### DOCUMENT EXTRACT:
[Rd] head.matrix can return 1000s of columns -- limit to n or add new argument?
Martin Maechler
m@ech|er @end|ng |rom @t@t@m@th@ethz@ch
Mon Sep 16 09:23:29 CEST 2019
>>>>> Michael Chirico
>>>>> on Sun, 15 Sep 2019 20:52:34 +0800 writes:
> Finally read in detail your response Gabe. Looks great,
> and I agree it's quite intuitive, as well as agree against
> non-recycling.
> Once the length(n) == length(dim(x)) behavior is enabled,
> I don't think there's any need/desire to have head() do
> x[1:6,1:6] anymore. head(x, c(6, 6)) is quite clear for
> those familiar with head(x, 6), it would seem to me.
> Mike C
Thank you, Gabe, and Michael.
I did like Gabe's proposal already back in July but was
busy and/or vacationing then ...
If you submit this with a patch (that includes changes to both
*.R and *.Rd , including some example) as "wishlist" item to R's
bugzilla, I'm willing/happy to check and commit this to R-devel.

### DATA EXCERPTS:
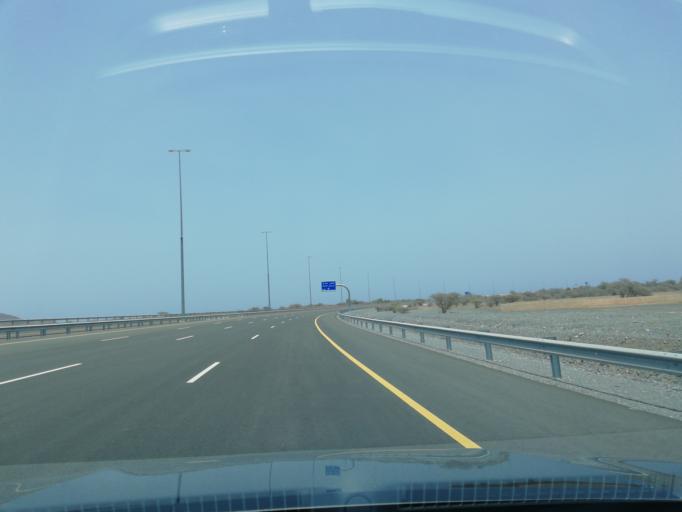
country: AE
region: Al Fujayrah
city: Al Fujayrah
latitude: 24.9471
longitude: 56.3592
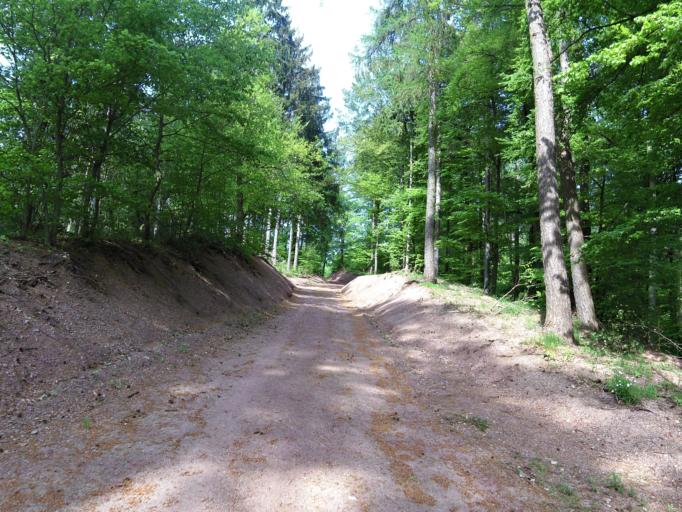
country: DE
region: Thuringia
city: Wolfsburg-Unkeroda
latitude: 50.9445
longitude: 10.2709
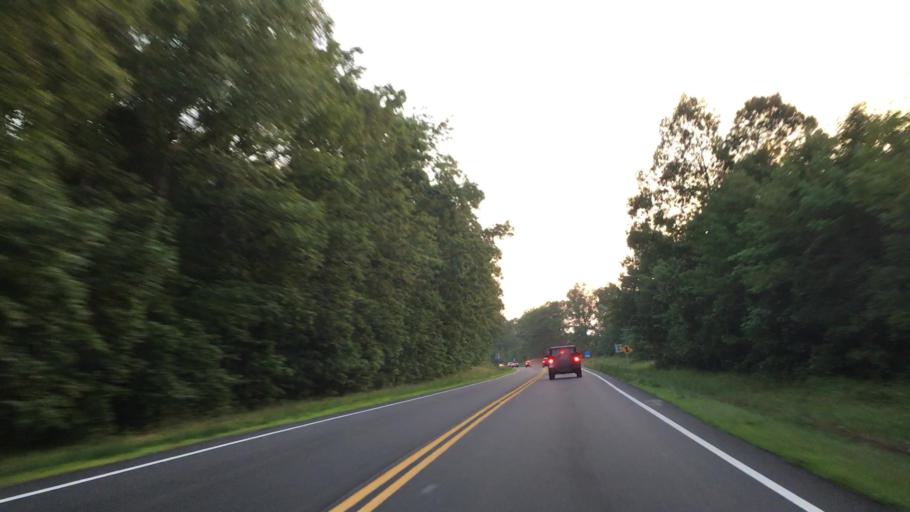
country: US
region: Virginia
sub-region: Culpeper County
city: Culpeper
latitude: 38.2876
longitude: -77.8644
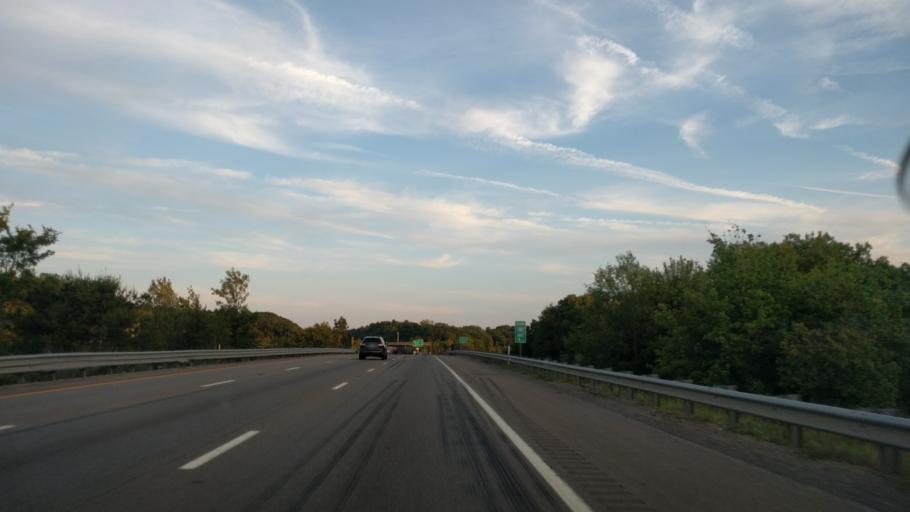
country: US
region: Massachusetts
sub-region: Worcester County
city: Cordaville
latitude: 42.2681
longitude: -71.5648
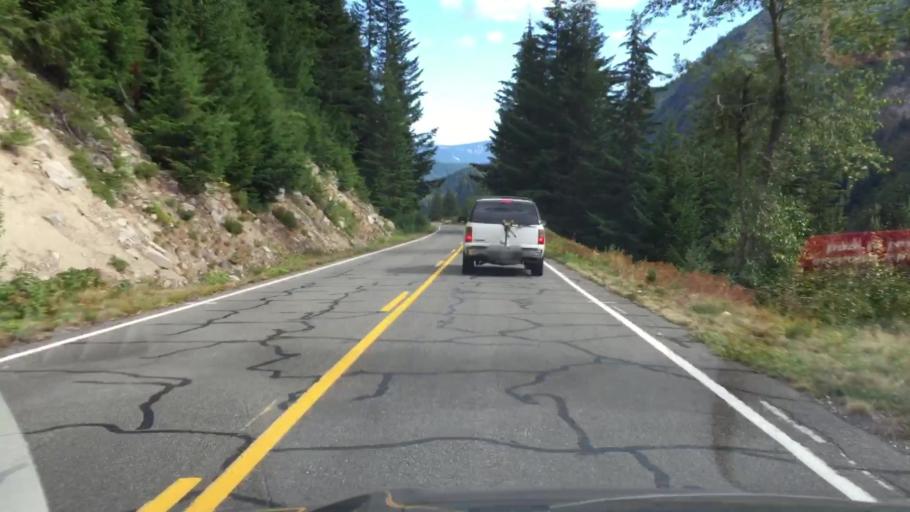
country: US
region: Washington
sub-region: Pierce County
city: Buckley
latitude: 46.7730
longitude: -121.6946
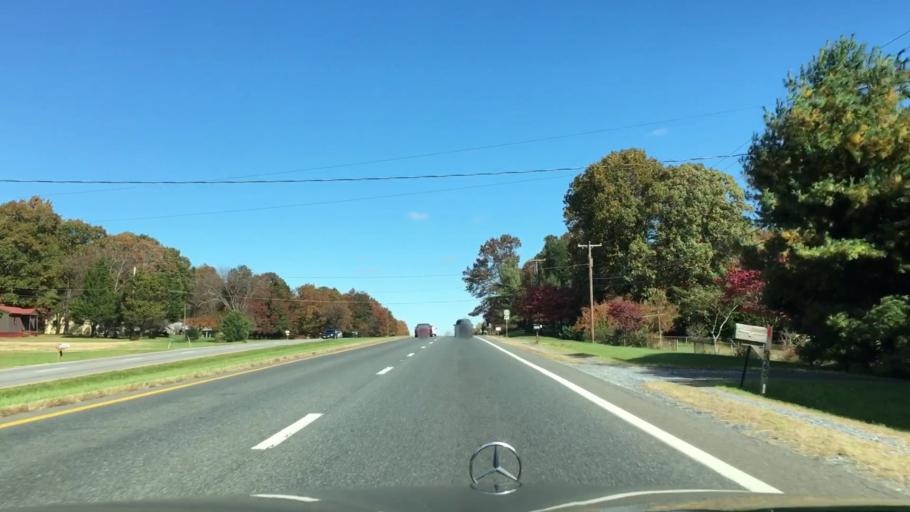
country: US
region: Virginia
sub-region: Campbell County
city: Rustburg
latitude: 37.2183
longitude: -79.1940
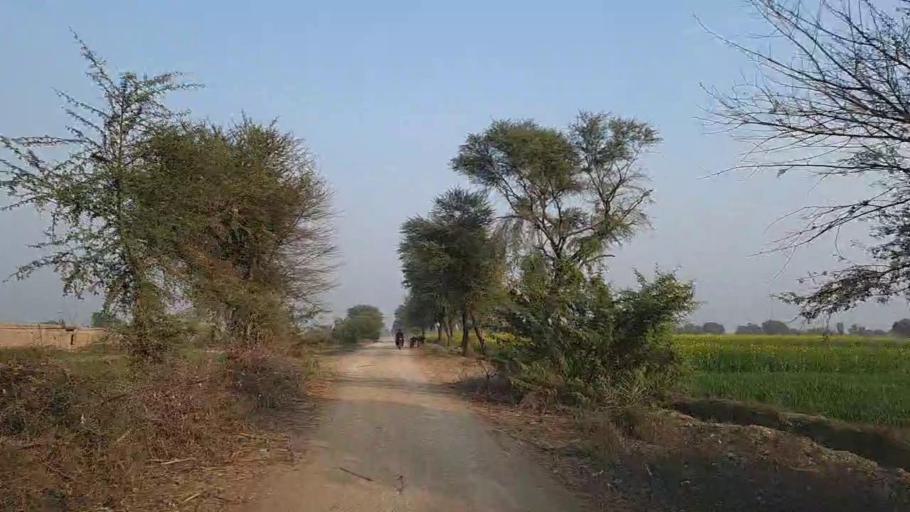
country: PK
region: Sindh
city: Jam Sahib
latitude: 26.3207
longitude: 68.5822
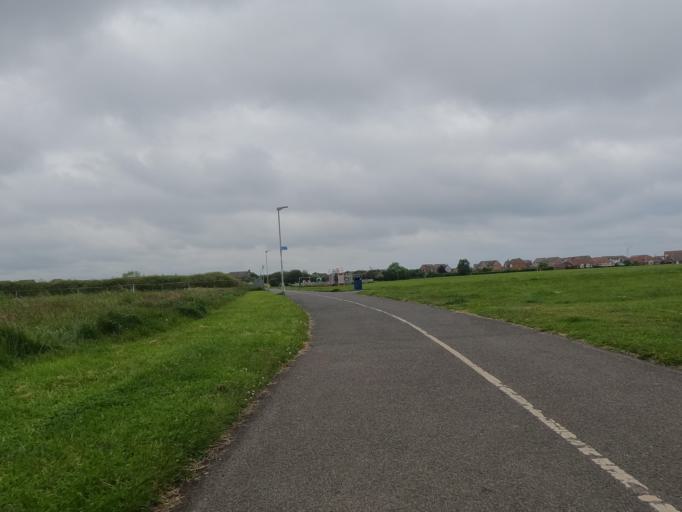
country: GB
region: England
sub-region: Northumberland
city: Blyth
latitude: 55.1079
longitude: -1.5207
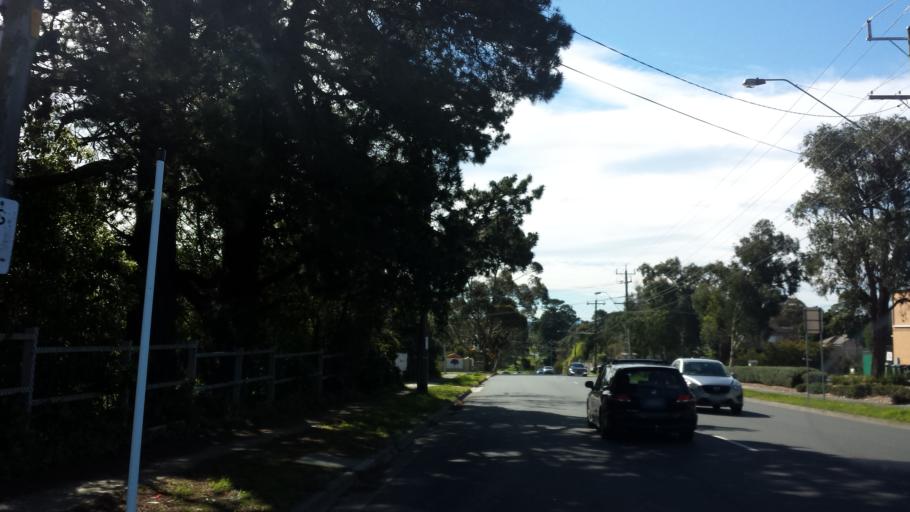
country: AU
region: Victoria
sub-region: Maroondah
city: Warranwood
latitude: -37.7908
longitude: 145.2358
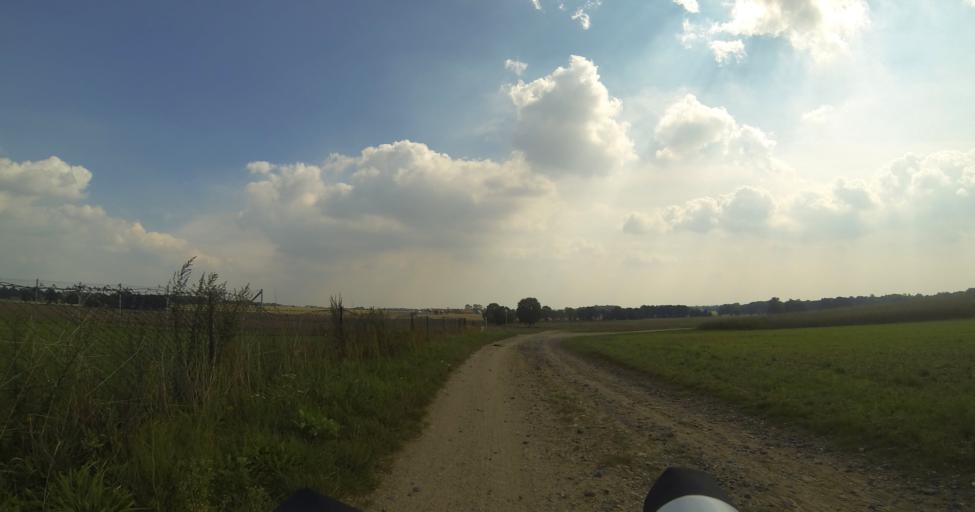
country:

### AIM OF THE TASK:
Answer these questions about the mailing-list message on head.matrix:
1. On what date and at what time did Michael Chirico write the quoted message?
2. Which call does Michael Chirico find quite clear for those familiar with head(x, 6)?
3. As what kind of item should the patch be submitted to R's bugzilla?

### SOLUTION FOR THIS EXERCISE:
1. Sun, 15 Sep 2019 20:52:34 +0800
2. head(x, c(6, 6))
3. As a "wishlist" item